A criação do Sistema Brasileiro de Comércio de Emissões (SBCE) não representa apenas um avanço regulatório para o mercado de carbono. Ela também resolve uma questão que durante anos esteve no centro das discussões jurídicas sobre o tema: a definição da natureza dos créditos de carbono. Embora o mercado voluntário já movimentasse operações no Brasil e no exterior, a ausência de um enquadramento legal mais claro gerava dúvidas sobre o tratamento aplicável a esses ativos e limitava o desenvolvimento de uma estrutura regulatória mais ampla.

Para Paloma Rosa, sócia da área Tributária do Vieira Rezende, um dos principais avanços da Lei nº 15.042/2024 foi justamente enfrentar essa questão. Ao definir os créditos de carbono do mercado regulado como ativos financeiros, quando estes são negociados no mercado financeiro e de capitais, a legislação oferece um ponto de partida mais sólido para o desenvolvimento do setor no âmbito do mercado regulado. “Para você incentivar uma atividade, primeiro você tem que saber qual é a natureza daquele bem que será comercializado”, afirma. A definição é relevante não apenas do ponto de vista jurídico, mas também econômico, porque influencia diretamente a forma como essas operações serão estruturadas, tributadas e negociadas.

A clareza sobre a natureza do ativo ganha importância adicional em um momento em que o Brasil também atravessa a implementação da reforma tributária sobre o consumo. A própria lei do mercado de carbono já estabeleceu parâmetros para a incidência de alguns tributos, mas a interação entre o novo sistema e os tributos criados pela reforma ainda deverá ser objeto de regulamentação e interpretação nos próximos anos. Apesar dessas definições pendentes, Rosa observa que a própria lógica da reforma aponta para um tratamento compatível com os objetivos de descarbonização.

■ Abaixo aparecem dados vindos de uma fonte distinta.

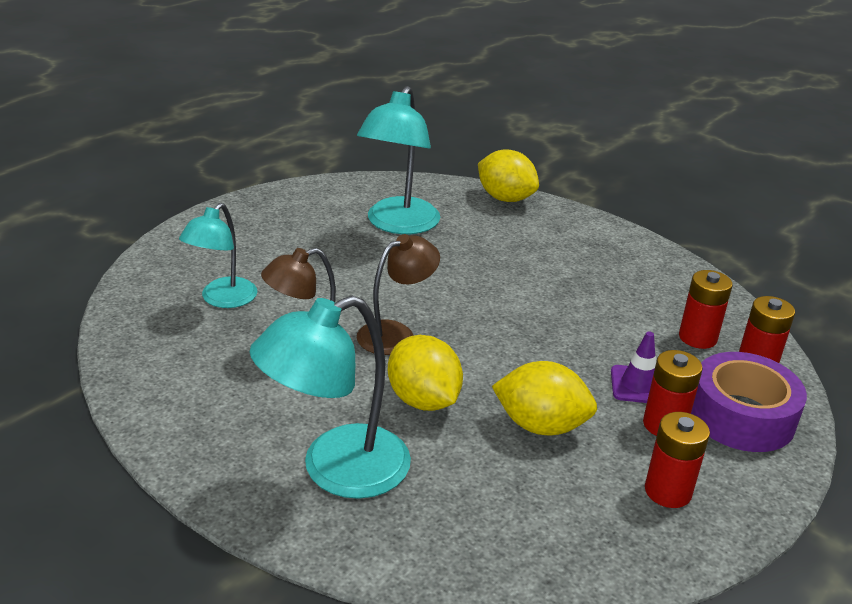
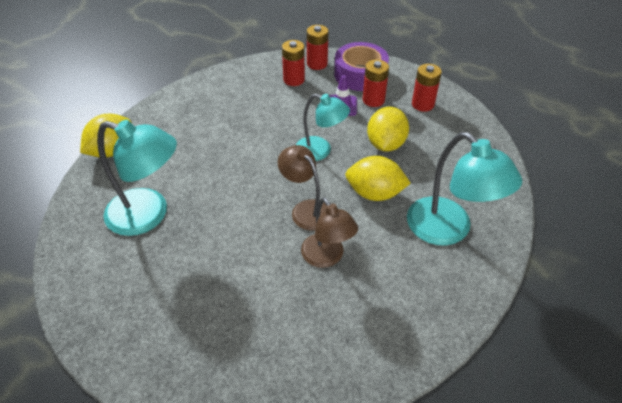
camera: 90 degrees left, 15 degrees up
(222, 299) = (269, 325): turquoise lamp -> turquoise lamp (320, 151)
(423, 400) = (374, 193): yellow lemon -> yellow lemon turned 45 degrees clockwise

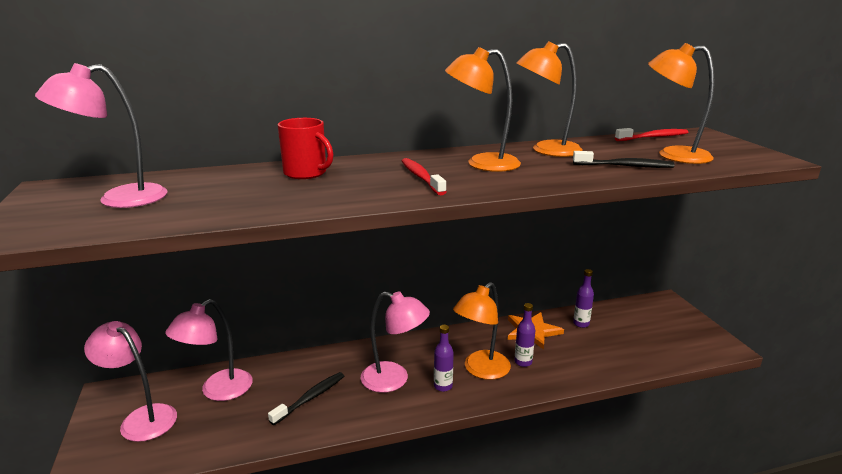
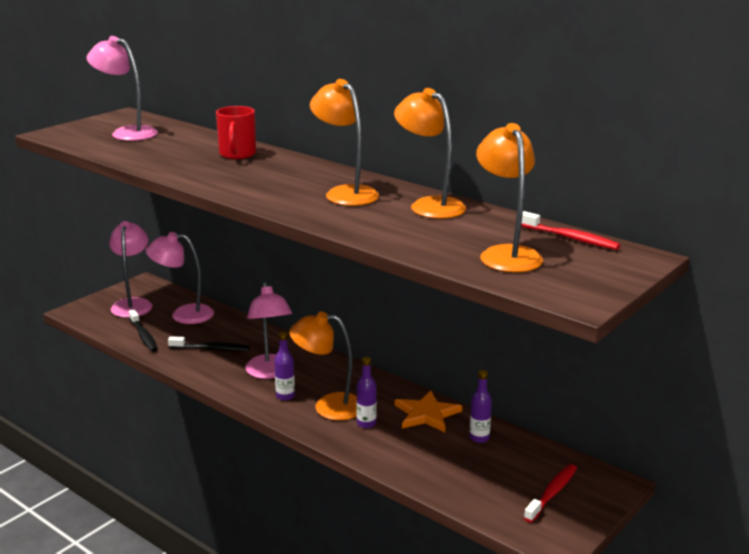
camera: 55 degrees right, 0 degrees up
(421, 177) = (277, 184): red toothbrush -> red toothbrush (552, 493)
(625, 166) = (426, 240): black toothbrush -> black toothbrush (144, 336)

Pela primeira vez, a defesa do meio ambiente passou a integrar expressamente os princípios orientadores do sistema tributário nacional, reforçando a expectativa de que a tributação funcione como instrumento de estímulo ao desenvolvimento desse mercado. “A parte tributária não deveria ser um obstáculo; faria sentido que ela fosse um incentivador dessa atividade”, afirma.

Mais do que oferecer segurança jurídica para operações já existentes, essa estrutura tende a criar condições para a expansão do próprio mercado regulado. A combinação entre um enquadramento legal mais definido, regras específicas para negociação dos créditos e uma diretriz constitucional favorável à agenda ambiental contribui para reduzir incertezas e ampliar a participação de empresas e investidores. Em um mercado que ainda dá seus primeiros passos, a consolidação dessas bases institucionais pode ser tão importante quanto a criação dos próprios ativos que serão negociados.